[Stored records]
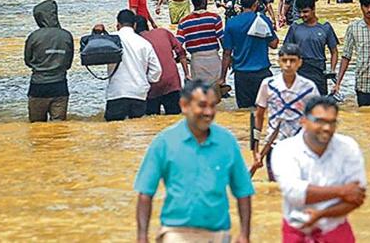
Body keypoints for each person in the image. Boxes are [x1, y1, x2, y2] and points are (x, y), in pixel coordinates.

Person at [134, 80, 254, 243]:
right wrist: (142, 237)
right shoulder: (164, 142)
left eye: (212, 106)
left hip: (217, 233)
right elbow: (145, 193)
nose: (208, 112)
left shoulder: (227, 142)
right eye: (202, 105)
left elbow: (243, 191)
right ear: (184, 105)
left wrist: (244, 235)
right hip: (175, 232)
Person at [272, 96, 367, 242]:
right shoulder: (284, 149)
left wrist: (321, 213)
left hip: (335, 229)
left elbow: (357, 198)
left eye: (332, 122)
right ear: (303, 121)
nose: (327, 128)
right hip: (297, 232)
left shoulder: (348, 147)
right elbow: (294, 193)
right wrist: (342, 191)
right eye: (320, 121)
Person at [253, 44, 319, 181]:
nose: (288, 64)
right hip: (273, 145)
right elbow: (259, 115)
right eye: (284, 60)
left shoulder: (309, 88)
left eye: (292, 60)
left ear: (300, 62)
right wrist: (255, 149)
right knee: (276, 188)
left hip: (300, 146)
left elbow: (317, 118)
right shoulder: (268, 84)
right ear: (279, 62)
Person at [220, 0, 279, 109]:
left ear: (240, 3)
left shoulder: (231, 23)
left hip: (242, 76)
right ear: (257, 3)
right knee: (264, 113)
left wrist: (222, 78)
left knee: (245, 113)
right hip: (262, 74)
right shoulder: (262, 20)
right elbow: (274, 44)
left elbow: (226, 53)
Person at [105, 10, 162, 121]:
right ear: (135, 25)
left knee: (115, 134)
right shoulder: (145, 43)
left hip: (117, 93)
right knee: (138, 132)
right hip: (139, 93)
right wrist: (146, 80)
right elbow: (157, 71)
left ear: (117, 25)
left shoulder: (110, 40)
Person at [24, 0, 74, 122]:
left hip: (38, 87)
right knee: (58, 128)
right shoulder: (66, 36)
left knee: (37, 129)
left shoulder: (34, 37)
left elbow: (27, 60)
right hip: (60, 86)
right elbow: (68, 63)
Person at [284, 0, 339, 96]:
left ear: (314, 9)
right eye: (299, 12)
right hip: (299, 70)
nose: (302, 15)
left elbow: (334, 51)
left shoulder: (325, 26)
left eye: (305, 12)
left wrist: (332, 70)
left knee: (319, 104)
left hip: (318, 70)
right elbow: (286, 51)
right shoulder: (295, 26)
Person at [135, 15, 190, 115]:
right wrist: (187, 74)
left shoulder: (136, 41)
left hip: (152, 87)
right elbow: (181, 53)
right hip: (172, 83)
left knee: (152, 122)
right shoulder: (163, 32)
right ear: (147, 25)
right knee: (175, 119)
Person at [176, 0, 224, 85]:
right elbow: (223, 41)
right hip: (213, 59)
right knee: (216, 93)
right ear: (204, 1)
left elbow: (178, 45)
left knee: (200, 94)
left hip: (196, 60)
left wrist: (183, 65)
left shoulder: (184, 21)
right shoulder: (214, 18)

**DESCRIPTION OF THE TASK:**
In your copy, include no pictures, but set down every record exactly.

**RESULT OF THIS TASK:**
Body keypoints for each person in the image. Boxes are [x1, y1, x2, y2] and points are (x, y), in pixel coordinates.

Person at [134, 80, 254, 243]:
right wrist: (142, 237)
right shoulder: (164, 142)
left eye: (212, 106)
left hip: (217, 233)
right elbow: (145, 193)
nose: (208, 112)
left shoulder: (227, 142)
right eye: (202, 105)
left elbow: (243, 191)
right ear: (184, 105)
left wrist: (244, 235)
right hip: (175, 232)
Person at [272, 96, 367, 242]:
right shoulder: (284, 149)
left wrist: (321, 213)
left hip: (335, 229)
left elbow: (357, 198)
left eye: (332, 122)
right ear: (303, 121)
nose: (327, 128)
right hip: (297, 232)
left shoulder: (348, 147)
right elbow: (294, 193)
right wrist: (342, 191)
right eye: (320, 121)
Person at [253, 44, 319, 181]:
nose: (288, 64)
right hip: (273, 145)
right elbow: (259, 115)
right eye: (284, 60)
left shoulder: (309, 88)
left eye: (292, 60)
left ear: (300, 62)
right wrist: (255, 149)
right knee: (276, 188)
left hip: (300, 146)
left elbow: (317, 118)
right shoulder: (268, 84)
right ear: (279, 62)
Person at [220, 0, 279, 109]:
left ear: (240, 3)
left shoulder: (231, 23)
left hip: (242, 76)
right ear: (257, 3)
right knee: (264, 113)
left wrist: (222, 78)
left knee: (245, 113)
right hip: (262, 74)
right shoulder: (262, 20)
right elbow: (274, 44)
left elbow: (226, 53)
Person at [105, 10, 162, 121]:
right ear: (135, 25)
left knee: (115, 134)
right shoulder: (145, 43)
left hip: (117, 93)
right knee: (138, 132)
right hip: (139, 93)
right wrist: (146, 80)
right elbow: (157, 71)
left ear: (117, 25)
left shoulder: (110, 40)
Person at [24, 0, 74, 122]:
left hip: (38, 87)
right knee: (58, 128)
right shoulder: (66, 36)
left knee: (37, 129)
left shoulder: (34, 37)
left elbow: (27, 60)
right hip: (60, 86)
right elbow: (68, 63)
Person at [284, 0, 339, 96]:
left ear: (314, 9)
right eye: (299, 12)
right hip: (299, 70)
nose: (302, 15)
left elbow: (334, 51)
left shoulder: (325, 26)
left eye: (305, 12)
left wrist: (332, 70)
left knee: (319, 104)
left hip: (318, 70)
right elbow: (286, 51)
right shoulder: (295, 26)
Person at [135, 15, 190, 115]:
right wrist: (187, 74)
left shoulder: (136, 41)
left hip: (152, 87)
right elbow: (181, 53)
right hip: (172, 83)
left knee: (152, 122)
right shoulder: (163, 32)
right ear: (147, 25)
right knee: (175, 119)
Person at [176, 0, 224, 85]:
right elbow: (223, 41)
right hip: (213, 59)
right knee: (216, 93)
right ear: (204, 1)
left elbow: (178, 45)
left knee: (200, 94)
left hip: (196, 60)
left wrist: (183, 65)
left shoulder: (184, 21)
right shoulder: (214, 18)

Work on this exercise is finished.